Group your skills so a busy reader can scan them:

  • Cuisines and technique: French classical, modern British, Italian fresh pasta, live-fire cooking, whatever you genuinely own. Do not pad this with things you did once.
  • Stations: larder, sauce, fish, grill, pastry, pass. Say which ones you can run solo.
  • Food safety and HACCP: your Level 2 or Level 3 certificate, allergen management, temperature control, and any Environmental Health scores you helped earn. A clean audit history is a genuine selling point.
  • Kitchen management: rota building, ordering, stock rotation, supplier relationships, training junior staff.
  • Cost control: GP percentage, menu costing, portion control, waste reduction. If you brought food cost from 34 to 28 percent, that number belongs on the page.

That last group separates a cook from a chef who can be trusted with a kitchen. Owners think about margins constantly. A candidate who talks in gross profit and food cost is speaking their language.
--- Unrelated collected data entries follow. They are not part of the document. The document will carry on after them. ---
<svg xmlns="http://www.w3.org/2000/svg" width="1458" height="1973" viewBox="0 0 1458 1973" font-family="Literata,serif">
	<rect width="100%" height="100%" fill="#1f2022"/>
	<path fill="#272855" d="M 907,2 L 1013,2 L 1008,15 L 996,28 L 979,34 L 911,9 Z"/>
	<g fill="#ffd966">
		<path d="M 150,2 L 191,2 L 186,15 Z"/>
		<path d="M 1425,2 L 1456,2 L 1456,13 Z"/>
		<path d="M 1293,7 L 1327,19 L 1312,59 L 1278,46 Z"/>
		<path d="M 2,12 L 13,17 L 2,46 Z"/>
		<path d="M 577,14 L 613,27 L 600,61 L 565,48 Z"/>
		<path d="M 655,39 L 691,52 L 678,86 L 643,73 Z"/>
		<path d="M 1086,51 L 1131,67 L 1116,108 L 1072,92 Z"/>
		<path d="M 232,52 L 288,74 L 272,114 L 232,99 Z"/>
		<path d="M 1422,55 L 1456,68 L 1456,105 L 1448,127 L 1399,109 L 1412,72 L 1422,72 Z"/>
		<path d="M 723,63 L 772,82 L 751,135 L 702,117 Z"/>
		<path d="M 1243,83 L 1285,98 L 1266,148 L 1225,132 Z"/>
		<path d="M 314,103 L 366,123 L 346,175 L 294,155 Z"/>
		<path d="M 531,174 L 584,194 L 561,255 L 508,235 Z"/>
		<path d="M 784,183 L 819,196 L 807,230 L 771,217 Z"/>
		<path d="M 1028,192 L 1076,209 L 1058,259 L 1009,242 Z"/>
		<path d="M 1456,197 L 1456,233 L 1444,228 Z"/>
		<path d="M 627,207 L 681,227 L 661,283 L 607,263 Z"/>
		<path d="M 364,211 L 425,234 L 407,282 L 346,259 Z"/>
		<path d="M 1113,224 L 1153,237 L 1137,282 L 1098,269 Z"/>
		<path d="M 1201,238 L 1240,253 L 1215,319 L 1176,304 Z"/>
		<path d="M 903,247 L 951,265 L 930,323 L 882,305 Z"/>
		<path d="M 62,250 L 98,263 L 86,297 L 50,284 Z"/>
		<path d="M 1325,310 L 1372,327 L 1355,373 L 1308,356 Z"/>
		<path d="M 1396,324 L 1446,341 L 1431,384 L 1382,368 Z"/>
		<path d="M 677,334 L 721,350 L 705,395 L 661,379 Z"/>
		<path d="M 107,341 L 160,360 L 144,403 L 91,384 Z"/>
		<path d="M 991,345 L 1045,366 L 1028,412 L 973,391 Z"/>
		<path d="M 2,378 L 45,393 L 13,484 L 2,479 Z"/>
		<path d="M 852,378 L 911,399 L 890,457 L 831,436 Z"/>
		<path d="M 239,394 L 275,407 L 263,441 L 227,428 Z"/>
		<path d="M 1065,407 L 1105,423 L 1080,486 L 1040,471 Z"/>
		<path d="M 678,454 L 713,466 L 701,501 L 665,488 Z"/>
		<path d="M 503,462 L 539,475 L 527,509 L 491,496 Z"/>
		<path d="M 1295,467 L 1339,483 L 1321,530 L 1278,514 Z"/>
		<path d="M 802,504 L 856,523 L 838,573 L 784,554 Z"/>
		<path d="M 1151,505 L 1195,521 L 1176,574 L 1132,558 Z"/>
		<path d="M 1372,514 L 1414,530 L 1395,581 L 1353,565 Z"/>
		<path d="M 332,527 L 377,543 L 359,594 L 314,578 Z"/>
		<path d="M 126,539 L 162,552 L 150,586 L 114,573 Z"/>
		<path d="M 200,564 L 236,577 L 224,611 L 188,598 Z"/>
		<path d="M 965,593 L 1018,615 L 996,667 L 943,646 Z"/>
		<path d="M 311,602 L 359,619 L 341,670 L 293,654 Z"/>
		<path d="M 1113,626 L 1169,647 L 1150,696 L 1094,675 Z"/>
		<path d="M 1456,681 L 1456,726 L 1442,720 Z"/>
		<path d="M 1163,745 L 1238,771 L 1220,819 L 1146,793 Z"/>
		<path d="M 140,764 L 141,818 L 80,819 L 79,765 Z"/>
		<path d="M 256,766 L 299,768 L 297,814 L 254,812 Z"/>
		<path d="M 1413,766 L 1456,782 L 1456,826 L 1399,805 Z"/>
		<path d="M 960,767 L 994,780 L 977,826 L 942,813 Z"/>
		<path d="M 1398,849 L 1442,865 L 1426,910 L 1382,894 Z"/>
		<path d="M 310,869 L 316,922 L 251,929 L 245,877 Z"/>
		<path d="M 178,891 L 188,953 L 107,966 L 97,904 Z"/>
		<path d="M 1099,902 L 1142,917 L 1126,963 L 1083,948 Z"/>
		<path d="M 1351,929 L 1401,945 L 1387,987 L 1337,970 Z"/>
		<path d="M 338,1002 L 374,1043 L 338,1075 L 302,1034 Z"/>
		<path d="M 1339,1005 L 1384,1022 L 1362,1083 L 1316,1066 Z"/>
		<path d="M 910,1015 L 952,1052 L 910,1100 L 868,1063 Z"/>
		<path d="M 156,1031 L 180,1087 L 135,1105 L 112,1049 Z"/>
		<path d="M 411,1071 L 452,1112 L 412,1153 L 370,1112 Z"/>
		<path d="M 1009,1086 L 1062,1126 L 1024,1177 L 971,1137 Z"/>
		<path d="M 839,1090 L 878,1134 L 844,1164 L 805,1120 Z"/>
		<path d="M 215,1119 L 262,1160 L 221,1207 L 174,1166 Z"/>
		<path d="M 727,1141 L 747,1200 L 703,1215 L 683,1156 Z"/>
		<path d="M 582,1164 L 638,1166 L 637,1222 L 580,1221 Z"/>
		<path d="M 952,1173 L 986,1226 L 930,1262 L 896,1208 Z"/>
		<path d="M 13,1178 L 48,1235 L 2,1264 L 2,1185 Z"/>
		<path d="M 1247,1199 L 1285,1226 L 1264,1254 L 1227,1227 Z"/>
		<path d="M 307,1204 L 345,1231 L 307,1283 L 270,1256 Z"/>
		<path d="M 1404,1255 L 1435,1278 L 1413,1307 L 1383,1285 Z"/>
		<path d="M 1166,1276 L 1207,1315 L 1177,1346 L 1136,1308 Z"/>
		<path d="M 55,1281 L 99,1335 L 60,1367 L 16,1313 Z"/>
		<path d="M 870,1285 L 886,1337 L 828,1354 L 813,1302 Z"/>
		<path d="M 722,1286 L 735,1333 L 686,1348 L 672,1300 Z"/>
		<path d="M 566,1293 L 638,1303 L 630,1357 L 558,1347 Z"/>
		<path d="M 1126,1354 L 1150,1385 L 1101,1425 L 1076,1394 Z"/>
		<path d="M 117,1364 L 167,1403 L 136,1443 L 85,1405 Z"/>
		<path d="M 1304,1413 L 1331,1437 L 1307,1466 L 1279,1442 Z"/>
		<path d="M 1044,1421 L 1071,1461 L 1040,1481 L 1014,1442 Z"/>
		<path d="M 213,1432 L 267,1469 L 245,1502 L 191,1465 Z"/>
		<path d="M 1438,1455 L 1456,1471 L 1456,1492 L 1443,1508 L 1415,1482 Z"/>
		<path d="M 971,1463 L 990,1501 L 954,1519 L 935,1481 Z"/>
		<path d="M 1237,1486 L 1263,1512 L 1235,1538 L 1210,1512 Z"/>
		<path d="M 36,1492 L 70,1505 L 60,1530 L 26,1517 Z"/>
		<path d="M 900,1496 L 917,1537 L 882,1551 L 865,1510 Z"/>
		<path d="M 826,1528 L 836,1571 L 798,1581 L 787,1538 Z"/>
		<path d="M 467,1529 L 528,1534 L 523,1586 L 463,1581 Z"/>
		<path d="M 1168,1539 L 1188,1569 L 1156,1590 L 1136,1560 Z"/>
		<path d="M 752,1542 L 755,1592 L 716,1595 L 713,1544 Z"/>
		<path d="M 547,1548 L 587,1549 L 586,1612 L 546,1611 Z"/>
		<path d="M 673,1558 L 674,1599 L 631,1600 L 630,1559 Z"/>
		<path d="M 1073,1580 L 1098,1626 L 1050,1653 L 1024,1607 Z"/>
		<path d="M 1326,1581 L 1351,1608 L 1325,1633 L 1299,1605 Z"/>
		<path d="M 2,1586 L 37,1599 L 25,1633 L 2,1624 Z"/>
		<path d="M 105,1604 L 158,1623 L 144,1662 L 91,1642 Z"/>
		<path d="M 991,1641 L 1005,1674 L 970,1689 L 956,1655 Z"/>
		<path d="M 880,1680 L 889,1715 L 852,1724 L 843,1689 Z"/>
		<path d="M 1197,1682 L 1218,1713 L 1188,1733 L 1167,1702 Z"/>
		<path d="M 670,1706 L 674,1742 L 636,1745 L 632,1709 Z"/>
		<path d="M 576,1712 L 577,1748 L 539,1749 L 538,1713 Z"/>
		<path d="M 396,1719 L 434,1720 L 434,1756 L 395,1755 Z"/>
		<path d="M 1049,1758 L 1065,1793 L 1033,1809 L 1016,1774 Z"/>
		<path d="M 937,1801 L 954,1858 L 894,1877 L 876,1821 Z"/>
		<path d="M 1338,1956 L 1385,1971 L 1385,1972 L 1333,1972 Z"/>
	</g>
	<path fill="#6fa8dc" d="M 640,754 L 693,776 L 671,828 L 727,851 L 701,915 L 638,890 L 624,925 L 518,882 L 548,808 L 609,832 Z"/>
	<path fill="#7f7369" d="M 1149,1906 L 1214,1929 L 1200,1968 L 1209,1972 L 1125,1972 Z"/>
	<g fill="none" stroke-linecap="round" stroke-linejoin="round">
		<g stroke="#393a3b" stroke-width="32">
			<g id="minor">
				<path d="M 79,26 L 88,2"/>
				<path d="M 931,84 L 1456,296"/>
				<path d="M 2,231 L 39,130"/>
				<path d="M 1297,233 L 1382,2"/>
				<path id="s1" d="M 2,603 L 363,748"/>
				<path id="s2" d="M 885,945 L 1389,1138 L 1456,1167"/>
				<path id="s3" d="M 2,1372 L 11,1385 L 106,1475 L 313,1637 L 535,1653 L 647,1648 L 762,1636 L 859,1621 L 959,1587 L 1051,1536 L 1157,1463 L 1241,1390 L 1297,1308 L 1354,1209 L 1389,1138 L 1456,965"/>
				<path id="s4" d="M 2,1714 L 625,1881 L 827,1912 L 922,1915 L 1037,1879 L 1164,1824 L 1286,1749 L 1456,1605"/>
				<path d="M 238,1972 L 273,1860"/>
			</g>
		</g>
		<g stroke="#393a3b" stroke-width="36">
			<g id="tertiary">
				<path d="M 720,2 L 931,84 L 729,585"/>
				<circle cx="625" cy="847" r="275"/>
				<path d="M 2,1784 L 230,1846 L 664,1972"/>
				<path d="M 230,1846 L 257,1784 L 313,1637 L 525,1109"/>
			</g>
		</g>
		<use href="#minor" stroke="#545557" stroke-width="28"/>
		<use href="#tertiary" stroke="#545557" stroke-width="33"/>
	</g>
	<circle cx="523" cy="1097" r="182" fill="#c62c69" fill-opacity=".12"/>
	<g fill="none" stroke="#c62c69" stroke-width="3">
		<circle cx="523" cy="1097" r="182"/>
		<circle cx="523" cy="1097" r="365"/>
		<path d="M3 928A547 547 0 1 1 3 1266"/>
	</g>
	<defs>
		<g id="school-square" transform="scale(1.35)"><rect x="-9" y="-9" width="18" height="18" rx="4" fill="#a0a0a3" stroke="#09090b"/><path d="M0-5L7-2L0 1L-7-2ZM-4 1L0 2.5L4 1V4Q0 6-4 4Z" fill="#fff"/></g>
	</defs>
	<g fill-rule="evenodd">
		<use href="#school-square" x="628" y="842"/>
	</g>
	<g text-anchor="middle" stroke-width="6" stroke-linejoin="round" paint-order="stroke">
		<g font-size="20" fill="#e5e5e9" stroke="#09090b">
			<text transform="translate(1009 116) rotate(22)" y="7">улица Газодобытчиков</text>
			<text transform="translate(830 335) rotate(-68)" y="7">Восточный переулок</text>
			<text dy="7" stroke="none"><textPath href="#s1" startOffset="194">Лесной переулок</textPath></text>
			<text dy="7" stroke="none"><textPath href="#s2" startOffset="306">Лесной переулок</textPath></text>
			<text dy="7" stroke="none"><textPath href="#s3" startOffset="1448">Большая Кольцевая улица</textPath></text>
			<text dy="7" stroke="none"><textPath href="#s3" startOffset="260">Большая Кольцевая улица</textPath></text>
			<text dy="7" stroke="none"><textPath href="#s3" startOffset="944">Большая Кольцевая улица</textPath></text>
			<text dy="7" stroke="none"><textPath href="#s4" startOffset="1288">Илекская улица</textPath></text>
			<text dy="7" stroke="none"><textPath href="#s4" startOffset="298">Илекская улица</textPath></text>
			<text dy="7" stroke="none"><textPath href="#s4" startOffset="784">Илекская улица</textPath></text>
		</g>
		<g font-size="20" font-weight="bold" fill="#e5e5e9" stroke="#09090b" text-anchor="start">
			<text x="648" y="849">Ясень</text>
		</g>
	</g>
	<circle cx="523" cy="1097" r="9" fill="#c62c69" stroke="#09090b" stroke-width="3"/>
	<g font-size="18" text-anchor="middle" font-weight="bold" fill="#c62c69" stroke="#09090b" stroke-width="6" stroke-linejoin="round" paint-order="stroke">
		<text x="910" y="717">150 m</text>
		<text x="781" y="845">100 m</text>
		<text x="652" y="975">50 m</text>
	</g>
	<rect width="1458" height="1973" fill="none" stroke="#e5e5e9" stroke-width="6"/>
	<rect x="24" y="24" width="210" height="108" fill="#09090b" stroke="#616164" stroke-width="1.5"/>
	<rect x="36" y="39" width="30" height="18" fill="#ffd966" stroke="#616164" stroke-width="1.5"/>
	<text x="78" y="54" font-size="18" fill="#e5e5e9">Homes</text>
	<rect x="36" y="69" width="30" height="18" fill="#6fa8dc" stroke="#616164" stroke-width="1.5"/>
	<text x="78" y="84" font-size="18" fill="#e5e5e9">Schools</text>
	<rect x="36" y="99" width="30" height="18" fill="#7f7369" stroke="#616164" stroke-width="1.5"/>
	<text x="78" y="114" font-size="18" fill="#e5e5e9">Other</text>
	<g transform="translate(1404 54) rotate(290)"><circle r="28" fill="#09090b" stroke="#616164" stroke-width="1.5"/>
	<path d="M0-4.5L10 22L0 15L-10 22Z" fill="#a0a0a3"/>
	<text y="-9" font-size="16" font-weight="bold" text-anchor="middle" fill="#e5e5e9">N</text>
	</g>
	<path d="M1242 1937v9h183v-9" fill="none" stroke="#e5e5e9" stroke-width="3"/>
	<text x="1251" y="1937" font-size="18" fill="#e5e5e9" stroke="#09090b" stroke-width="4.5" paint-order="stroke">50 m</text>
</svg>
Tailor for the kitchen you are applying to

A fine dining CV and a volume kitchen CV should not look the same, even for the same person. Read the job, then decide which version of yourself to lead with.

For fine dining, emphasise precision, consistency, and pedigree. Name the rosettes, stars, or awards attached to the places you worked. Mention the tasting menus, the plating, the mise en place discipline, the chefs you trained under. This world runs on reputation and lineage, and a name like a known head chef on your CV opens doors.

For high-volume or brigade-heavy kitchens, hotels, banqueting, gastropubs, lead with throughput and control. Covers per service, speed, consistency at scale, and your ability to hold quality when three hundred plates leave the pass in two hours. Show you can build a rota, control a section, and keep GP tight when the room is full.

If you are moving between the two, address it directly in your profile line so nobody assumes you cannot handle the switch. A fine dining chef applying to a busy brasserie should signal that they want volume and can cook fast, or the CV gets read as overqualified and dropped.

What hiring chefs are really checking for

Behind every line, the person reading is asking three quiet questions. Can this chef actually cook at the level we need? Will they turn up and stay? Will they make the kitchen calmer or worse?

You answer the first with named stations, cuisines, and scale. You answer the second with tenure and a clean, honest work history. The third one is harder, but a CV that mentions training juniors, running a section without drama, and holding standards through a bad service quietly signals that you are someone a team wants next to them at eight on a Saturday.

One practical note. If your kitchen experience is scattered across old LinkedIn roles and half-finished documents, a tool like Postulit can pull your LinkedIn profile into a clean, structured CV so you are editing a solid draft instead of starting from a blank page.

Now do the concrete work. Rewrite your profile line to name your level, cuisine, and one number. Go through each role and add the covers and the station you owned. Move your GP or food cost figure somewhere a scanning eye will hit it. Then cut every adjective that could describe any chef alive. What is left is a CV that reads like someone who can walk into a kitchen and work.